De keuze van het bestuur voor Enkhuizen heeft iets weg van een bedevaart. Jan Huygen van Linschoten, aan wie de Vereeniging tenslotte haar naam te danken heeft, heeft in Enkhuizen gewoond (voor wie het weten wil: in de Breedstraat) en is er begraven in de Gomarus- of Westerkerk. En in de Westerstraat, op een steenworp afstand van de Westerkerk, staat het monumentale, uit 1617 daterende Corts Huis. En op de zolder van dat Corts Huis staat de voorraad oude werken van de Linschoten-Vereeniging.
Op zaterdag 14 juni aanstaande werd in Museum TwentseWelle in Enschede de honderdzesde Algemene Ledenvergadering van de Linschoten-Vereeniging gehouden.
Enschede is misschien niet de meest voor de hand liggende plaats voor een bijeenkomst van de Linschoten-Vereeniging, maar zoals de leden weten, publiceert de vereniging ook verslagen van reizen over land. De expositie O’Hanlons Helden. Ontdekkingsreizigers uit de 19de eeuw, die momenteel in Museum TwentseWelle wordt gehouden, was voor het bestuur aanleiding om de leden ditmaal diep de binnenlanden van Nederland in te lokken.

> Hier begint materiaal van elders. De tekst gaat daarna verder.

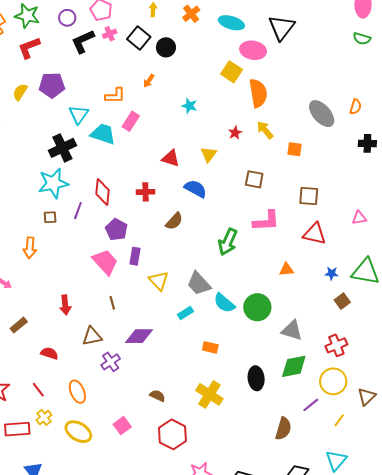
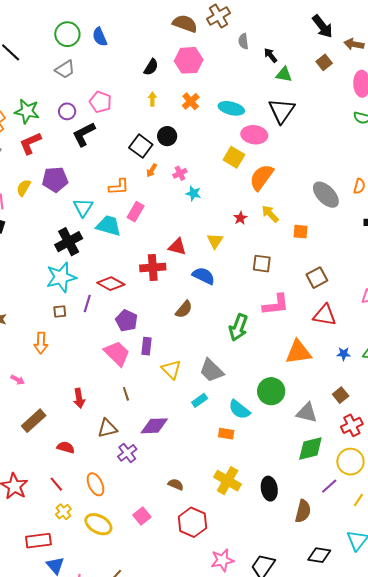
pink cross: (110, 34) -> (180, 173), moved
black square: (139, 38) -> (141, 146), moved
orange semicircle: (258, 93) -> (261, 177), turned -132
red diamond: (102, 192) -> (111, 284), turned -64
red cross: (146, 192) -> (153, 268), moved, size x1.4
brown square: (309, 196) -> (317, 278), turned -30
orange triangle: (286, 269) -> (298, 352), size x1.8
brown square: (342, 301) -> (341, 395), moved
cyan semicircle: (224, 303) -> (239, 410), moved
brown rectangle: (19, 325) -> (34, 421), size x1.4
black ellipse: (256, 378) -> (269, 489), moved
red rectangle: (17, 429) -> (38, 541), moved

Op zaterdag 8 juni 2013 werd in Museumwerf ’t Kromhout te Amsterdam de honderdvijfde Algemene Ledenvergadering van de Linschoten-Vereeniging worden gehouden.
De Hoogte Kadijk is sinds de gouden eeuw het centrum van de scheepsbouw in Amsterdam. Van de vijftig werven – waar bijna vijfduizend mensen emplooi vonden – is alleen de in 1757 opgerichte werf ’t Kromhout overgebleven.
De werf wisselde in de loop der tijd vaak van eigenaar, maar ging wel met zijn tijd mee. In de jaren 1860 stapte men over op de bouw van ijzeren schepen. Revolutionair was ook de dubbele over-kapping uit 1888, die het mogelijk maakte onder alle weersomstandigheden door te werken. De werf was tevens de bakermat voor de legendarische Kromhoutmotoren. Nadat de productie daarvan in 1909 naar Amsterdam-Noord was overgebracht, legde de werf zich weer toe op nieuwbouw en reparatie tot de sluiting in 1967. Het complex begon daarna een tweede leven als Rijksmonument en museumwerf. Het museumgedeelte toont met diverse machines en gereedschappen de ontwikkeling van de scheepsbouw in Amsterdam in vervlogen tijden, met in de machinehal aandacht voor de Kromhoutmotor. Ook kunnen er op de werf nog steeds schepen worden gerepareerd. Het geheel is daarmee een levend industrieel monument, met alle verhalen die daaraan verbonden zijn.
En om het vertellen van verhalen is het de Vereeniging tenslotte te doen. De keuze voor deze locatie is dus minder vreemd dan ze op het eerste gezicht lijkt!